All the equipment could be seen by whoever occupied the prison cell. The entire basement was dimly lit by sparsely spaced fluorescent lights that stayed on 24/7.
Upstairs was a warehouse, empty except for the first floor where a garden equipment business stored mostly stone and gravel. Beck had a twenty-year net lease on the building.
Ahmet Sukol sat on an iron bench that was chained to the bars of the cell. The temperature in the basement hovered around a perpetual fifty-five degrees. Not cold enough to freeze somebody, but cold enough to make any extended stay nearly unbearable. Over the course of days or weeks, without winter clothing and enough food needed to maintain a body temperature of 98.6 degrees, a person would gradually die of hypothermia.
Sukol wore his winter coat, a knit cap, and gloves.
Beck’s men had given him only water and one cold cheese sandwich.
Beck checked his watch. The man had only been in the cell about nine hours, but Beck knew that it probably felt more like fifteen or twenty.
He approached the cell, stopping about five feet from the iron bars. He looked at what he assumed was another Bosnian Serb. The man stared back at him.
Beck didn’t utter a word. Neither did the Bosnian. That told Beck this wasn’t the first time the man had been imprisoned. Beck preferred that the man had done time. Especially if he had ever been placed in solitary confinement. It didn’t much matter where or what type of cell. The horror of solitary derived from two things: no contact with the outside world, and no way to tell time.
If his prisoner had been in solitary before, the prospect of suffering it again would terrify him. Solitary confinement was one of the worst tortures ever conceived.
But that required this Bosnian tough guy to truly believe that it was happening to him. Suddenly. Out of nowhere.

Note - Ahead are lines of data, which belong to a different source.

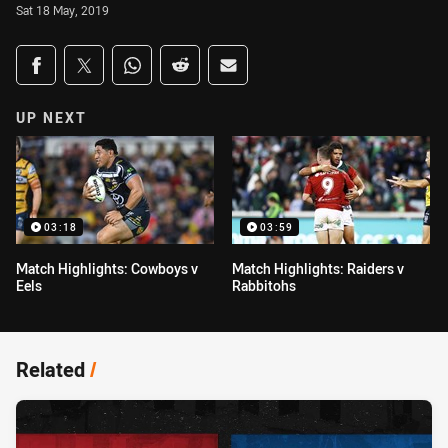
Sat 18 May, 2019
Share on social media
Share via Facebook
Share via Twitter
Share via Whats-app
Share via Reddit
Share via Email
UP NEXT
03:18
03:59
Match Highlights: Cowboys v
Match Highlights: Raiders v
Eels
Rabbitohs
Related
/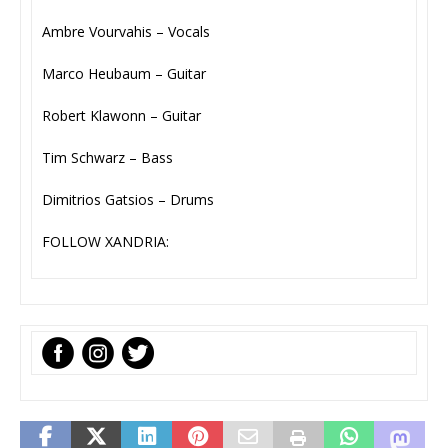
Ambre Vourvahis – Vocals
Marco Heubaum – Guitar
Robert Klawonn – Guitar
Tim Schwarz – Bass
Dimitrios Gatsios – Drums
FOLLOW XANDRIA: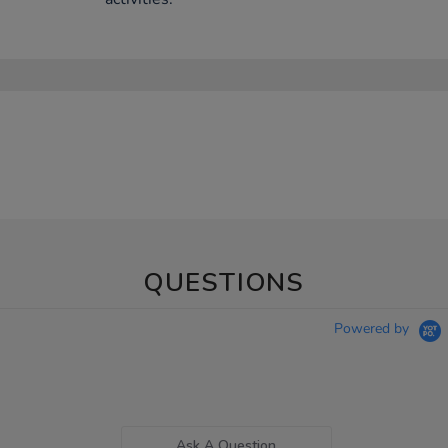
QUESTIONS
Powered by
Ask A Question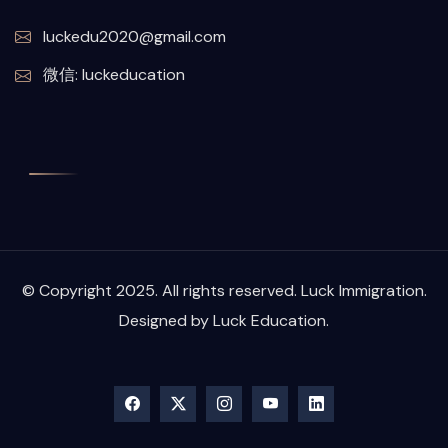
luckedu2020@gmail.com
微信: luckeducation
© Copyright 2025. All rights reserved. Luck Immigration.
Designed by Luck Education.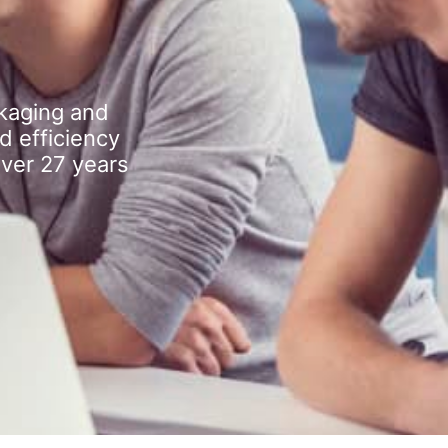
kaging and
d efficiency
over 27 years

Beck waited a few more moments to see if the man would ask him a question, curse him, yell at him, plead with him. Nothing.
Shit, thought Beck. He doesn’t believe it.

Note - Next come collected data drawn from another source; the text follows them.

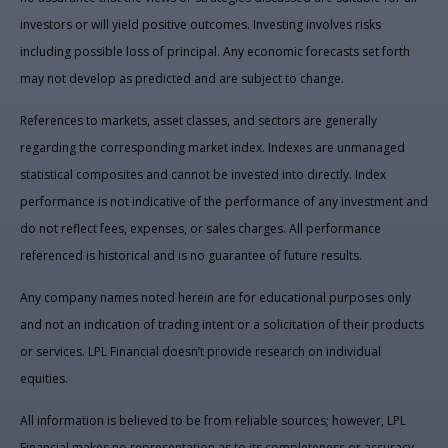
investors or will yield positive outcomes. Investing involves risks
including possible loss of principal. Any economic forecasts set forth
may not develop as predicted and are subject to change.
References to markets, asset classes, and sectors are generally
regarding the corresponding market index. Indexes are unmanaged
statistical composites and cannot be invested into directly. Index
performance is not indicative of the performance of any investment and
do not reflect fees, expenses, or sales charges. All performance
referenced is historical and is no guarantee of future results.
Any company names noted herein are for educational purposes only
and not an indication of trading intent or a solicitation of their products
or services. LPL Financial doesn’t provide research on individual
equities.
All information is believed to be from reliable sources; however, LPL
Financial makes no representation as to its completeness or accuracy.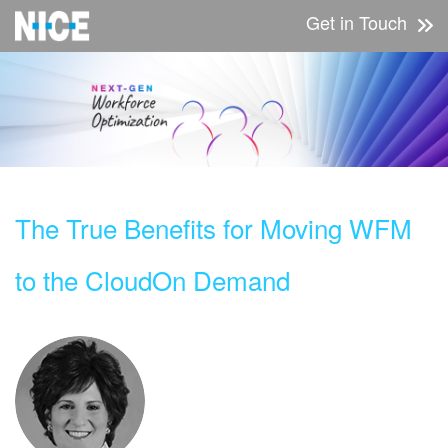
Get in Touch
The True Benefits for Moving WFM
to the Cloud
On Demand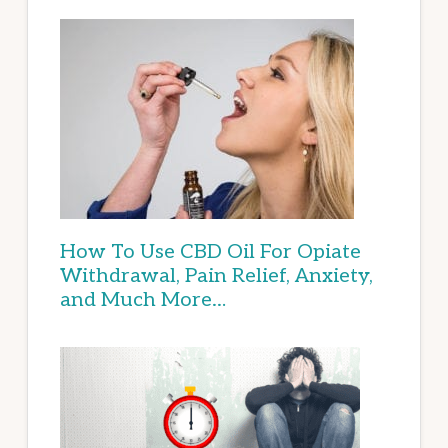
How To Use CBD Oil For Opiate
Withdrawal, Pain Relief, Anxiety,
and Much More…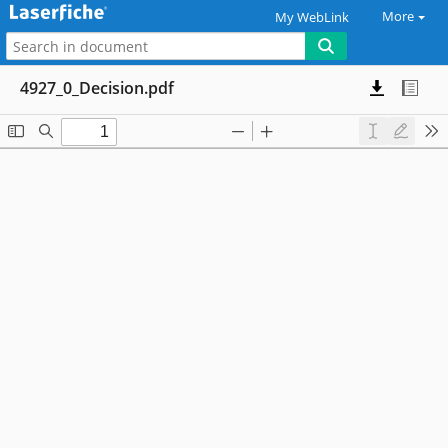
More
My WebLink
4927_0_Decision.pdf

Beck put it aside. He concentrated on looking at the man in the cell as someone who had been part of a force gathered to kill, or maim him. Or do that to his friends. Beck pictured the man attacking him. Shooting him. Or striking with a knife or bat. He worked at connecting the man in the cage with pain that could have ended his life. Or the lives of the others.

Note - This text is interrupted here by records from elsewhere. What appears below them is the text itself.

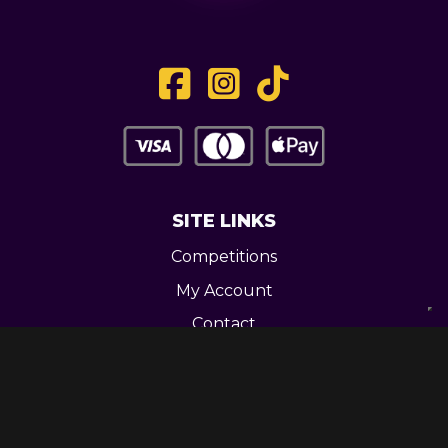
SITE LINKS
Competitions
My Account
Contact
Legal
CONTACT US
Unit 3 Greenway Works,
Newline,
Bacup,
OL139RY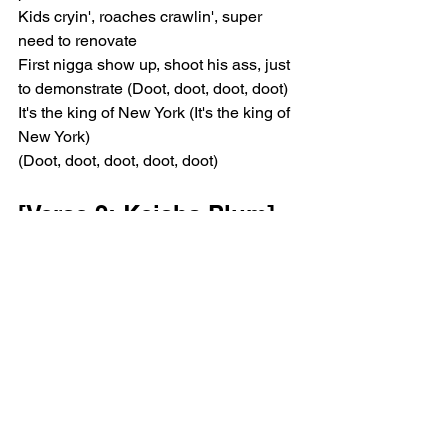
Kids cryin', roaches crawlin', super 
need to renovate
First nigga show up, shoot his ass, just 
to demonstrate (Doot, doot, doot, doot)
It's the king of New York (It's the king of 
New York)
(Doot, doot, doot, doot, doot)
[Verse 2: Keisha Plum]
I've cried enough tears
To fill three Nile rivers
When did you start writin' poetry?
I can't remember
This was already destined by God
An angel born in December
Coldest Plum ever (Coldest Plum ever)
They want my voice
They want my words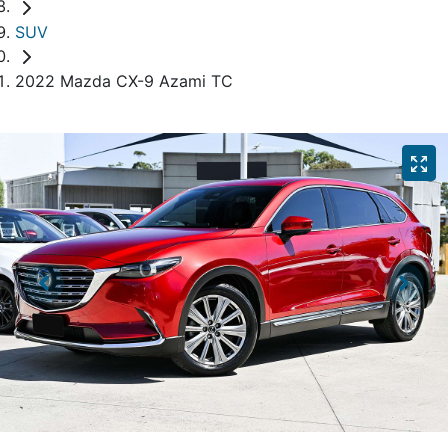
SUV
2022 Mazda CX-9 Azami TC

Beck stared at Sukol and imagined the Bosnian kicking him in the face. Breaking his teeth. Maybe stomping out an eye. He thought about fists and feet slamming into his back, ribs, head. Beck thought about the pain. About the number of agonizing days he might have suffered. About the certainty of permanent damage.
The hate welled up. The mercy leached out. And the Bosnian saw it happen right before him. He saw Beck’s face. He was ready to believe it now.
It seemed that the man was about to say something, but right at that moment Beck turned and walked back toward the opening in the far wall, his footsteps echoing off the concrete floor, filling the cold, forlorn, unidentifiable space behind him with the sound of his retreating steps. Empty save for the dim lights and the meat-grinding equipment.
When Beck reached the opening in the wall, he stopped to place four fingers over four light switches. With one move, he flipped all of them down.
The fluorescent ceiling fixtures all went off, plunging the entire space into darkness so deep and profound that he knew Gregor’s man would not be able to see his hand in front of his face.
As he ducked into the opening Beck heard the man cry out, “Wait. Stop.”
Beck grimaced. Nope. No stopping now.